Inflammatory bowel disease (IBD) is a broad term under which fall conditions that cause the tissues of the intestines to become inflamed and swollen. Two conditions associated with IBD are Crohn’s disease and ulcerative colitis (UC). When a patient exhibits characteristics and symptoms of both, a diagnosis of indeterminate colitis is given.
Crohn's Versus UC
Crohn’s disease can cause inflammation in any part of the gastrointestinal tract but is most often seen in the lower part of the small intestine, called the ileum. Ulcerative colitis causes inflammation and ulceration of the lining of the large intestine.
Although the exact cause of IBD, including indeterminate colitis, is not known, the body’s immune system is thought to play a significant role. For some reason, the cells responsible for attacking and eliminating foreign substances from the body attack the healthy tissues of the intestines instead.

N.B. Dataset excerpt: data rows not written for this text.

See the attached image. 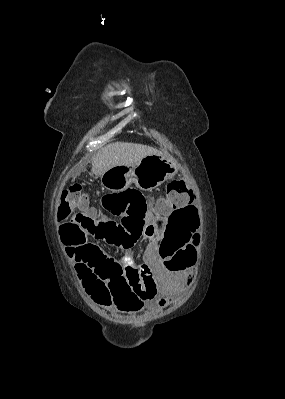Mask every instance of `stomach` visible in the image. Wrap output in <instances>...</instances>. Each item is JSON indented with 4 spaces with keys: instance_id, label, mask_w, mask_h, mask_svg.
<instances>
[{
    "instance_id": "obj_1",
    "label": "stomach",
    "mask_w": 285,
    "mask_h": 399,
    "mask_svg": "<svg viewBox=\"0 0 285 399\" xmlns=\"http://www.w3.org/2000/svg\"><path fill=\"white\" fill-rule=\"evenodd\" d=\"M177 173L174 163L161 154L144 157L133 166H115L101 176V185L111 192L127 189L132 183L144 191H151Z\"/></svg>"
}]
</instances>
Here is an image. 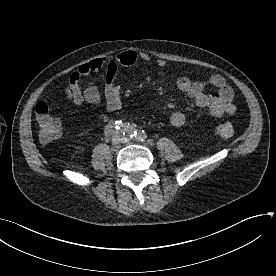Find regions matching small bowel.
Listing matches in <instances>:
<instances>
[{"label": "small bowel", "instance_id": "obj_1", "mask_svg": "<svg viewBox=\"0 0 276 276\" xmlns=\"http://www.w3.org/2000/svg\"><path fill=\"white\" fill-rule=\"evenodd\" d=\"M149 60L150 56L145 52L127 50L115 56L96 58L83 63L71 74L64 88L65 95L75 105L86 102L93 106H100L103 99L99 89L95 85H87L82 89V78L94 72L104 71V105L108 111H116L122 105L120 90L114 84L118 68L120 66H132L138 61L147 62ZM156 64L158 67L165 66L163 60H158ZM209 85L214 89L206 92L205 89ZM177 87L182 93L190 97L197 107L208 109L215 117L235 113L233 90L220 74H212L205 80L197 82H193L187 77H181L177 81ZM170 122L175 127L183 126L186 122L185 113L182 111L173 112L170 116Z\"/></svg>", "mask_w": 276, "mask_h": 276}]
</instances>
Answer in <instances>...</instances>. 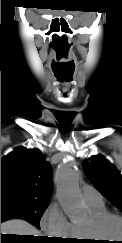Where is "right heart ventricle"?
Returning <instances> with one entry per match:
<instances>
[{"instance_id":"obj_1","label":"right heart ventricle","mask_w":122,"mask_h":243,"mask_svg":"<svg viewBox=\"0 0 122 243\" xmlns=\"http://www.w3.org/2000/svg\"><path fill=\"white\" fill-rule=\"evenodd\" d=\"M92 215H98L107 212L104 203L87 204ZM75 239L83 240L88 239L83 232V225H73V235Z\"/></svg>"}]
</instances>
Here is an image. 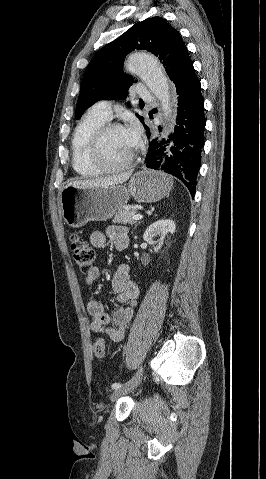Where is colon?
I'll return each instance as SVG.
<instances>
[{
    "label": "colon",
    "instance_id": "5ec220e1",
    "mask_svg": "<svg viewBox=\"0 0 266 479\" xmlns=\"http://www.w3.org/2000/svg\"><path fill=\"white\" fill-rule=\"evenodd\" d=\"M70 250L72 257L83 273H89L95 263V253L87 240L80 234L71 233L69 236ZM92 351L98 358L106 355V340L103 337L97 338L92 344Z\"/></svg>",
    "mask_w": 266,
    "mask_h": 479
}]
</instances>
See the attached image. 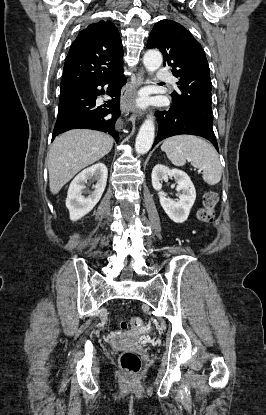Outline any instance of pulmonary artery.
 Masks as SVG:
<instances>
[{
	"instance_id": "e3ab8cb5",
	"label": "pulmonary artery",
	"mask_w": 266,
	"mask_h": 415,
	"mask_svg": "<svg viewBox=\"0 0 266 415\" xmlns=\"http://www.w3.org/2000/svg\"><path fill=\"white\" fill-rule=\"evenodd\" d=\"M157 78L161 81L173 83L175 81L174 77L165 69L161 68L157 71Z\"/></svg>"
}]
</instances>
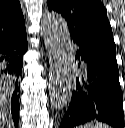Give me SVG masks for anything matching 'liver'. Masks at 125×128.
I'll list each match as a JSON object with an SVG mask.
<instances>
[{"label":"liver","mask_w":125,"mask_h":128,"mask_svg":"<svg viewBox=\"0 0 125 128\" xmlns=\"http://www.w3.org/2000/svg\"><path fill=\"white\" fill-rule=\"evenodd\" d=\"M10 95L8 89L0 83V128H13L9 113Z\"/></svg>","instance_id":"obj_1"}]
</instances>
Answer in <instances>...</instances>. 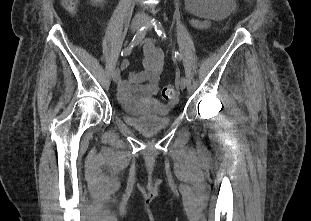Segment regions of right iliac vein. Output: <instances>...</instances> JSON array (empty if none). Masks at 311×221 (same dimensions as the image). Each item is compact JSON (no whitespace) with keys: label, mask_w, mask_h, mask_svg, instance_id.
I'll return each mask as SVG.
<instances>
[{"label":"right iliac vein","mask_w":311,"mask_h":221,"mask_svg":"<svg viewBox=\"0 0 311 221\" xmlns=\"http://www.w3.org/2000/svg\"><path fill=\"white\" fill-rule=\"evenodd\" d=\"M142 25H143L142 21L134 20L131 23V27H130L131 32L134 33L136 31H138L142 27ZM112 77H113V81L115 83H117L120 80V70L118 68L114 70Z\"/></svg>","instance_id":"right-iliac-vein-1"}]
</instances>
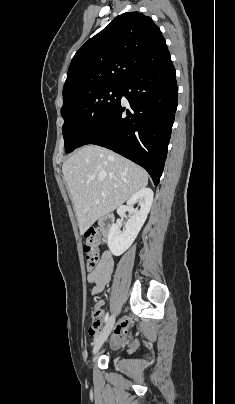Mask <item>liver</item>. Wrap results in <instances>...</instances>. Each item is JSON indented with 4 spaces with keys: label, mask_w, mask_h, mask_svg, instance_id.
<instances>
[{
    "label": "liver",
    "mask_w": 235,
    "mask_h": 404,
    "mask_svg": "<svg viewBox=\"0 0 235 404\" xmlns=\"http://www.w3.org/2000/svg\"><path fill=\"white\" fill-rule=\"evenodd\" d=\"M62 172L81 234L148 184L143 168L97 145L75 151L63 163Z\"/></svg>",
    "instance_id": "liver-1"
}]
</instances>
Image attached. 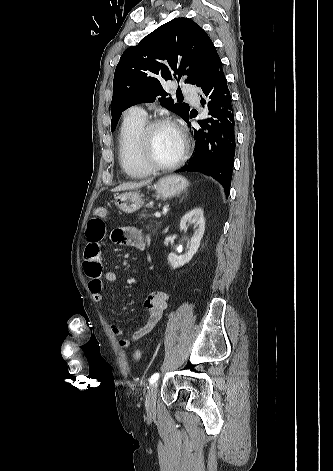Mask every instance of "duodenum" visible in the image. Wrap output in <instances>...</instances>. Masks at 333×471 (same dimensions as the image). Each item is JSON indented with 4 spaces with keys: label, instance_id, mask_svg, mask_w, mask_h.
I'll return each mask as SVG.
<instances>
[{
    "label": "duodenum",
    "instance_id": "410a0bca",
    "mask_svg": "<svg viewBox=\"0 0 333 471\" xmlns=\"http://www.w3.org/2000/svg\"><path fill=\"white\" fill-rule=\"evenodd\" d=\"M144 246H145V244H144V245H142V248H144Z\"/></svg>",
    "mask_w": 333,
    "mask_h": 471
}]
</instances>
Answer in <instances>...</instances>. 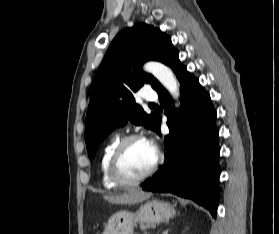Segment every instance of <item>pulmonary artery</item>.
<instances>
[{"label": "pulmonary artery", "mask_w": 279, "mask_h": 234, "mask_svg": "<svg viewBox=\"0 0 279 234\" xmlns=\"http://www.w3.org/2000/svg\"><path fill=\"white\" fill-rule=\"evenodd\" d=\"M142 98L145 101H154L157 99V94L152 91H144L142 94Z\"/></svg>", "instance_id": "pulmonary-artery-1"}]
</instances>
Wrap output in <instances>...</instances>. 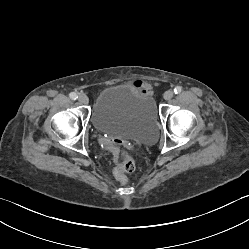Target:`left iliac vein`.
Wrapping results in <instances>:
<instances>
[{"mask_svg":"<svg viewBox=\"0 0 249 249\" xmlns=\"http://www.w3.org/2000/svg\"><path fill=\"white\" fill-rule=\"evenodd\" d=\"M174 93L171 90H168L164 93L163 97L165 100H170L173 97Z\"/></svg>","mask_w":249,"mask_h":249,"instance_id":"4c4485c4","label":"left iliac vein"}]
</instances>
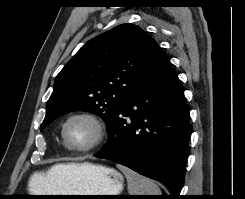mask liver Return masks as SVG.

The symptoms of ulcerative colitis that may occur in indeterminate colitis include diarrhoea, bloody stools, lower left side abdominal pain and fatigue. Ulcers in the rectum are common. Crohn's disease symptoms include diarrhoea,fever and lower right side abdominal pain. Mouth ulcers may be present. Both types of IBD can cause loss of appetite and weight loss.
According to the Milton S. Hershey Medical Center, IBD is the most common gastrointestinal disorder of children and young adults. Most patients develop the disease between the ages of 10 and 30. Males and females are affected equally. Incidence of the disease is higher in individuals of Jewish descent and those who have a family history of the disease.
Although there is no medical cure for IBD, the diseases can be controlled through the use medications that suppress the immune system, such as prednisone. Surgery is considered when medications fail to adequately control inflammation.